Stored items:
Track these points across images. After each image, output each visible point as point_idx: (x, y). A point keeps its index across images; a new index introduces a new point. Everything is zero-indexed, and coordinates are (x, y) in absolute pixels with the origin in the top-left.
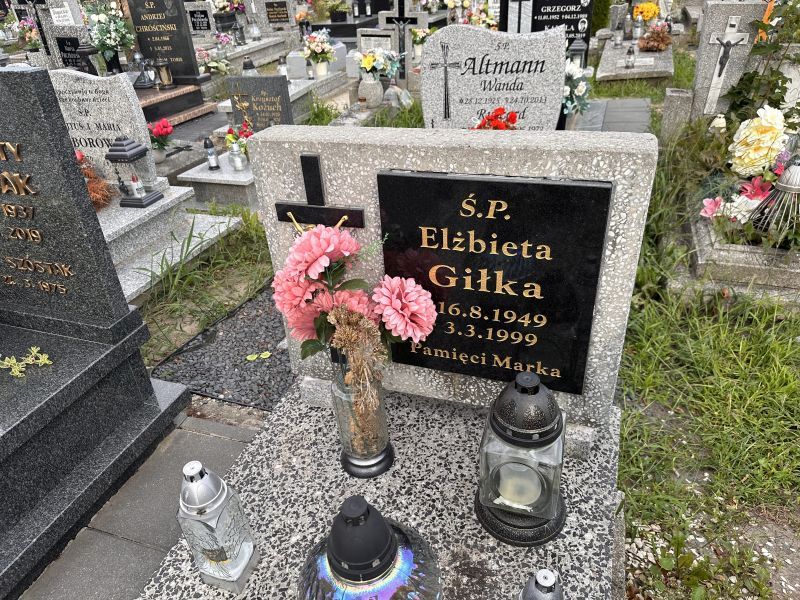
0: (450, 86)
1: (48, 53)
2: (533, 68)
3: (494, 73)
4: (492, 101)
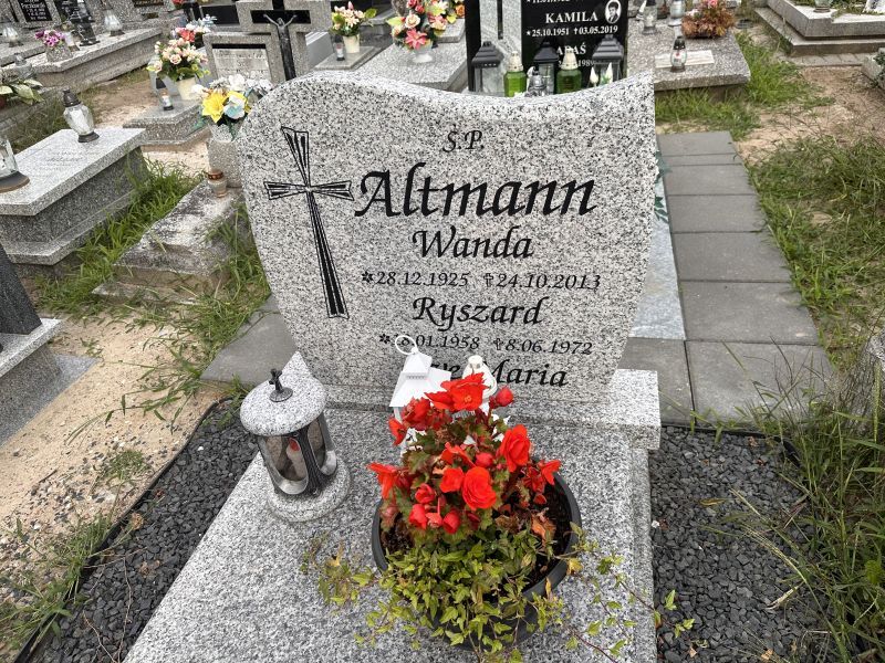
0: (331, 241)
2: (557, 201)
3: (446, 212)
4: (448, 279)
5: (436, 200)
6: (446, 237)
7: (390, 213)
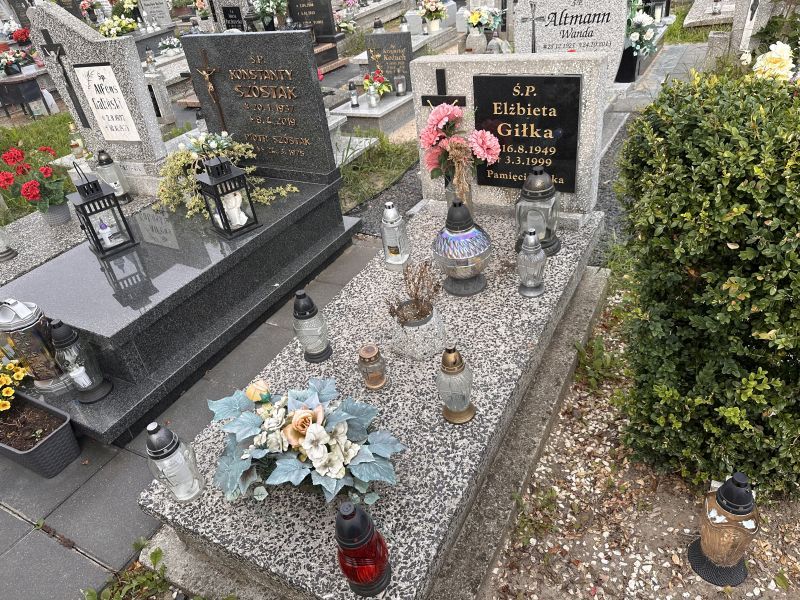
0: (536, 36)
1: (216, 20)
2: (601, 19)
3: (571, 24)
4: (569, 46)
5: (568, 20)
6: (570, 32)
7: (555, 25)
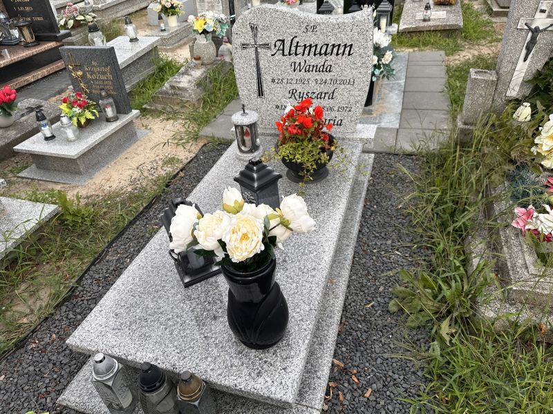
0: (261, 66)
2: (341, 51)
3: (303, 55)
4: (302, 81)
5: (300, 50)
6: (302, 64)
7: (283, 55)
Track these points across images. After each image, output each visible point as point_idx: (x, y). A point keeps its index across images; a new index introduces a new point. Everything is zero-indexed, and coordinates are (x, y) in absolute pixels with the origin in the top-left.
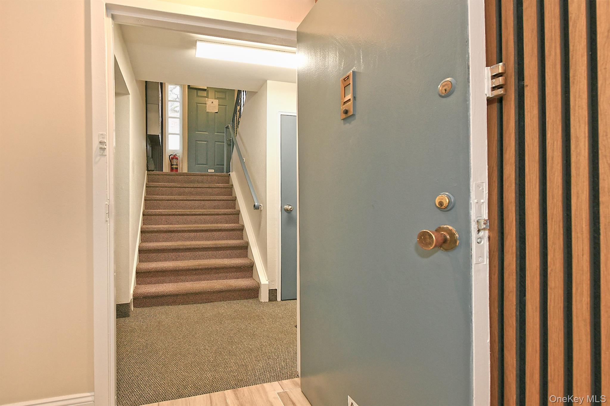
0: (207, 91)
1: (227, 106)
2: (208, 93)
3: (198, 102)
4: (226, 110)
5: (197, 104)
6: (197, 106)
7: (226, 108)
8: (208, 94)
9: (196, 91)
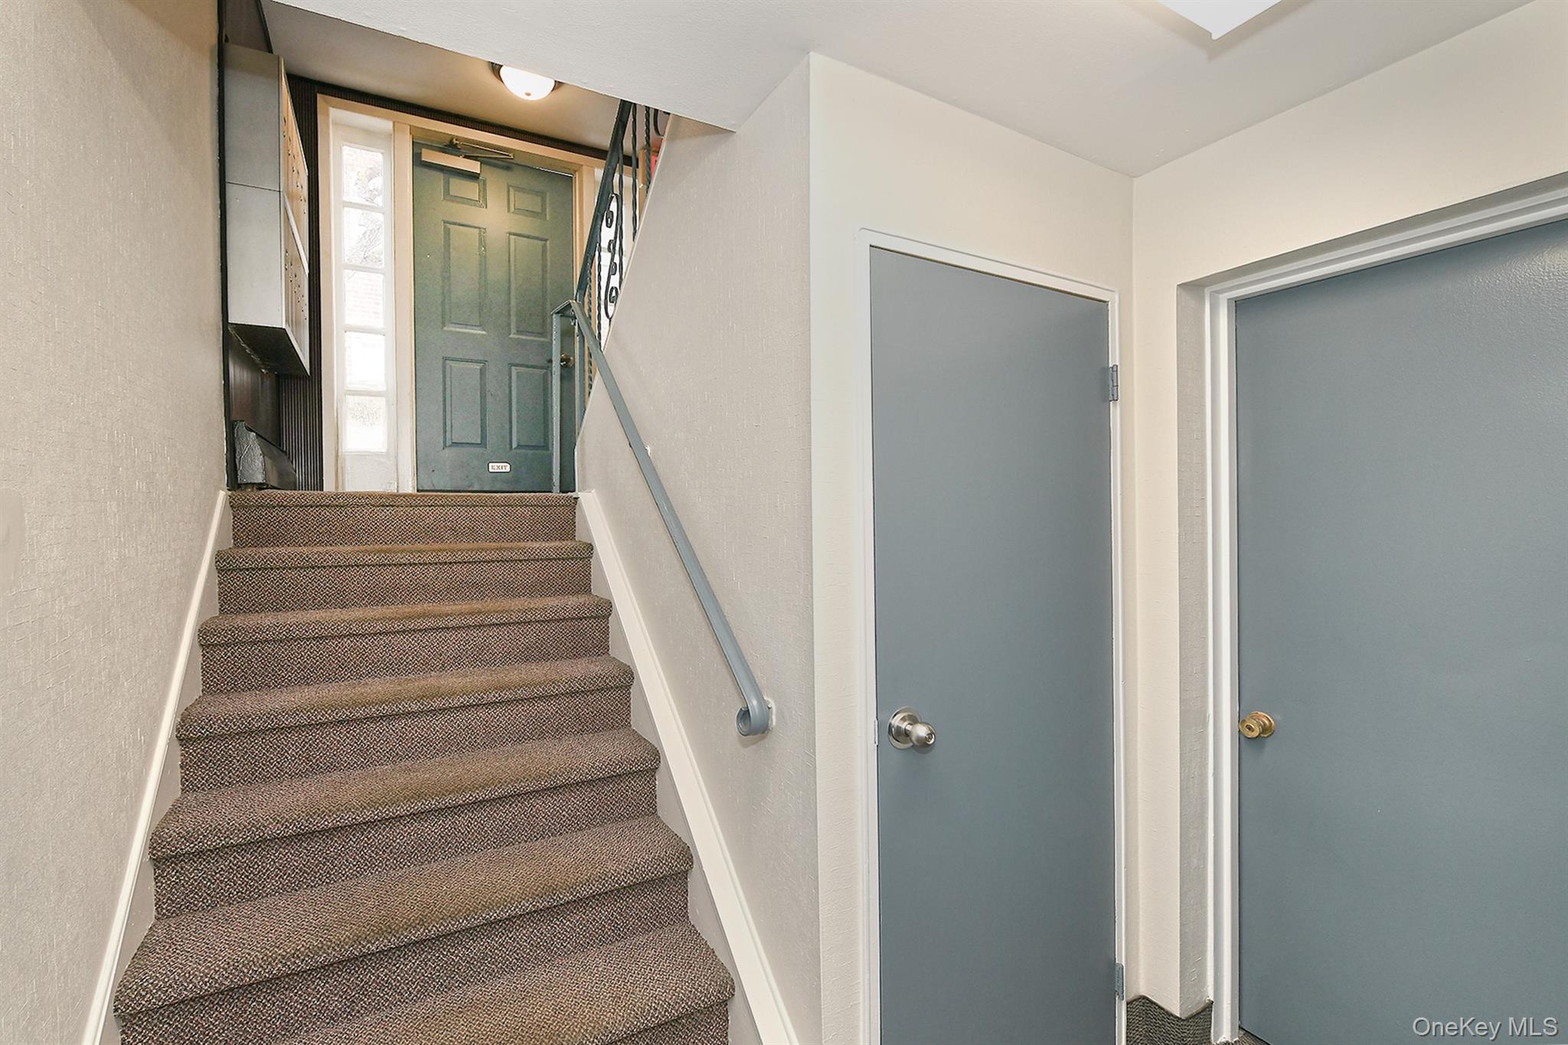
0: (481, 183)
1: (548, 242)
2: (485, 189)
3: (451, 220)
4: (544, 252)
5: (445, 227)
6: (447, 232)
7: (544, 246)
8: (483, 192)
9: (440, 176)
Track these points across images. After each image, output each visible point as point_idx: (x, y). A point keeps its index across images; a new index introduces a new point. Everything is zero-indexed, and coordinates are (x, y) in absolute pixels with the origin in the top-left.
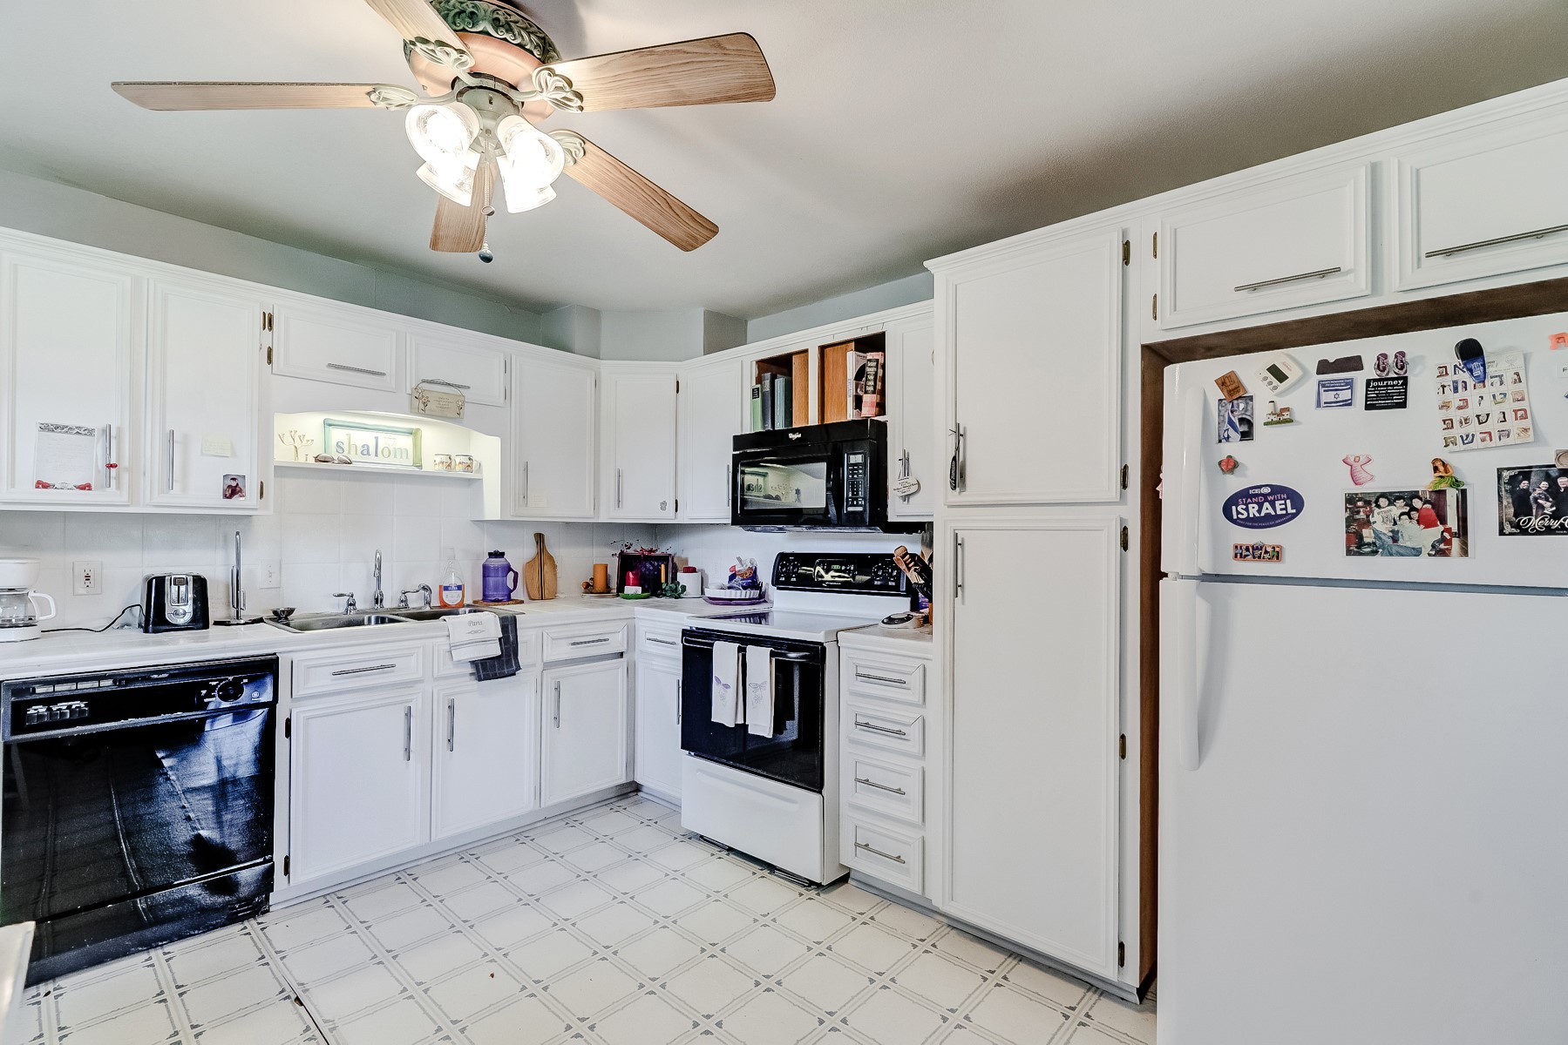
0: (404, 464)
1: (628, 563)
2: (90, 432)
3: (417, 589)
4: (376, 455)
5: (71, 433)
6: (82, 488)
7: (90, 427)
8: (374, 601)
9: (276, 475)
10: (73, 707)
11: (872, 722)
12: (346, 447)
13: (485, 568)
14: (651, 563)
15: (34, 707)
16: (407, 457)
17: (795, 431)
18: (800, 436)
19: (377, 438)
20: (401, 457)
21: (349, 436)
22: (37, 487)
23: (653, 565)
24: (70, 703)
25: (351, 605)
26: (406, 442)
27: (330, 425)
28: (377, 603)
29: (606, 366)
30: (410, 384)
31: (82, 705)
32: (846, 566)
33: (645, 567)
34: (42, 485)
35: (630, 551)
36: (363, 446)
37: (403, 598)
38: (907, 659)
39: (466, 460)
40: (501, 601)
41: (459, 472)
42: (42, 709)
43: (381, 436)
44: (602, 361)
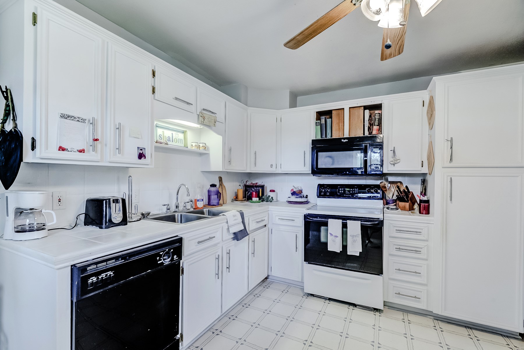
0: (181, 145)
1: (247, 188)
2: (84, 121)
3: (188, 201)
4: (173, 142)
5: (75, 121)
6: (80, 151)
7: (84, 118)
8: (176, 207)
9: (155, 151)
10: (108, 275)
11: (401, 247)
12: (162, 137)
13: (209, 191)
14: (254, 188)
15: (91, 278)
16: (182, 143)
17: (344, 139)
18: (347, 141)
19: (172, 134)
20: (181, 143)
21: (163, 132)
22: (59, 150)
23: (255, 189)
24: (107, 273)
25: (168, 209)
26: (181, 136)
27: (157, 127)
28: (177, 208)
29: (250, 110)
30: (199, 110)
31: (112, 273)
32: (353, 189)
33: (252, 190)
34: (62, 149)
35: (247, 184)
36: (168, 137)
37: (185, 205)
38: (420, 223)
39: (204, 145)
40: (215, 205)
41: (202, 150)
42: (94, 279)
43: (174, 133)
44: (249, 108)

◆ Your objective ◆
Edit every item above by replacing "absolute pixels" with "exact pixels" and leaving everything else unchanged. Omit the pictures from your answer.

◆ Result for this task ◆
Track these points across images. After each image, output each visible point as point_idx: (x, y). A point keeps its index across images; a new index introduces a new point. Everything is zero-indexed, and coordinates are (x, y) in exact pixels with the origin in the top-left.
0: (450, 86)
1: (48, 53)
2: (533, 68)
3: (494, 73)
4: (492, 101)
0: (331, 241)
2: (557, 201)
3: (446, 212)
4: (448, 279)
5: (436, 200)
6: (446, 237)
7: (390, 213)
0: (536, 36)
1: (216, 20)
2: (601, 19)
3: (571, 24)
4: (569, 46)
5: (568, 20)
6: (570, 32)
7: (555, 25)
0: (261, 66)
2: (341, 51)
3: (303, 55)
4: (302, 81)
5: (300, 50)
6: (302, 64)
7: (283, 55)
Track these points across images. After each image, output each visible point as point_idx: (x, y). A point keeps its index across images; a new index introduces a new point. Everything is zero-indexed, and coordinates are (x, y) in exact pixels with the origin in the top-left.
0: (207, 91)
1: (227, 106)
2: (208, 93)
3: (198, 102)
4: (226, 110)
5: (197, 104)
6: (197, 106)
7: (226, 108)
8: (208, 94)
9: (196, 91)
0: (481, 183)
1: (548, 242)
2: (485, 189)
3: (451, 220)
4: (544, 252)
5: (445, 227)
6: (447, 232)
7: (544, 246)
8: (483, 192)
9: (440, 176)
Track these points across images. After each image, output each visible point as point_idx: (x, y). A point keeps its index across images; a new index introduces a new point. Everything is zero-indexed, and coordinates are (x, y) in exact pixels with the origin in the top-left.
0: (404, 464)
1: (628, 563)
2: (90, 432)
3: (417, 589)
4: (376, 455)
5: (71, 433)
6: (82, 488)
7: (90, 427)
8: (374, 601)
9: (276, 475)
10: (73, 707)
11: (872, 722)
12: (346, 447)
13: (485, 568)
14: (651, 563)
15: (34, 707)
16: (407, 457)
17: (795, 431)
18: (800, 436)
19: (377, 438)
20: (401, 457)
21: (349, 436)
22: (37, 487)
23: (653, 565)
24: (70, 703)
25: (351, 605)
26: (406, 442)
27: (330, 425)
28: (377, 603)
29: (606, 366)
30: (410, 384)
31: (82, 705)
32: (846, 566)
33: (645, 567)
34: (42, 485)
35: (630, 551)
36: (363, 446)
37: (403, 598)
38: (907, 659)
39: (466, 460)
40: (501, 601)
41: (459, 472)
42: (42, 709)
43: (381, 436)
44: (602, 361)
0: (181, 145)
1: (247, 188)
2: (84, 121)
3: (188, 201)
4: (173, 142)
5: (75, 121)
6: (80, 151)
7: (84, 118)
8: (176, 207)
9: (155, 151)
10: (108, 275)
11: (401, 247)
12: (162, 137)
13: (209, 191)
14: (254, 188)
15: (91, 278)
16: (182, 143)
17: (344, 139)
18: (347, 141)
19: (172, 134)
20: (181, 143)
21: (163, 132)
22: (59, 150)
23: (255, 189)
24: (107, 273)
25: (168, 209)
26: (181, 136)
27: (157, 127)
28: (177, 208)
29: (250, 110)
30: (199, 110)
31: (112, 273)
32: (353, 189)
33: (252, 190)
34: (62, 149)
35: (247, 184)
36: (168, 137)
37: (185, 205)
38: (420, 223)
39: (204, 145)
40: (215, 205)
41: (202, 150)
42: (94, 279)
43: (174, 133)
44: (249, 108)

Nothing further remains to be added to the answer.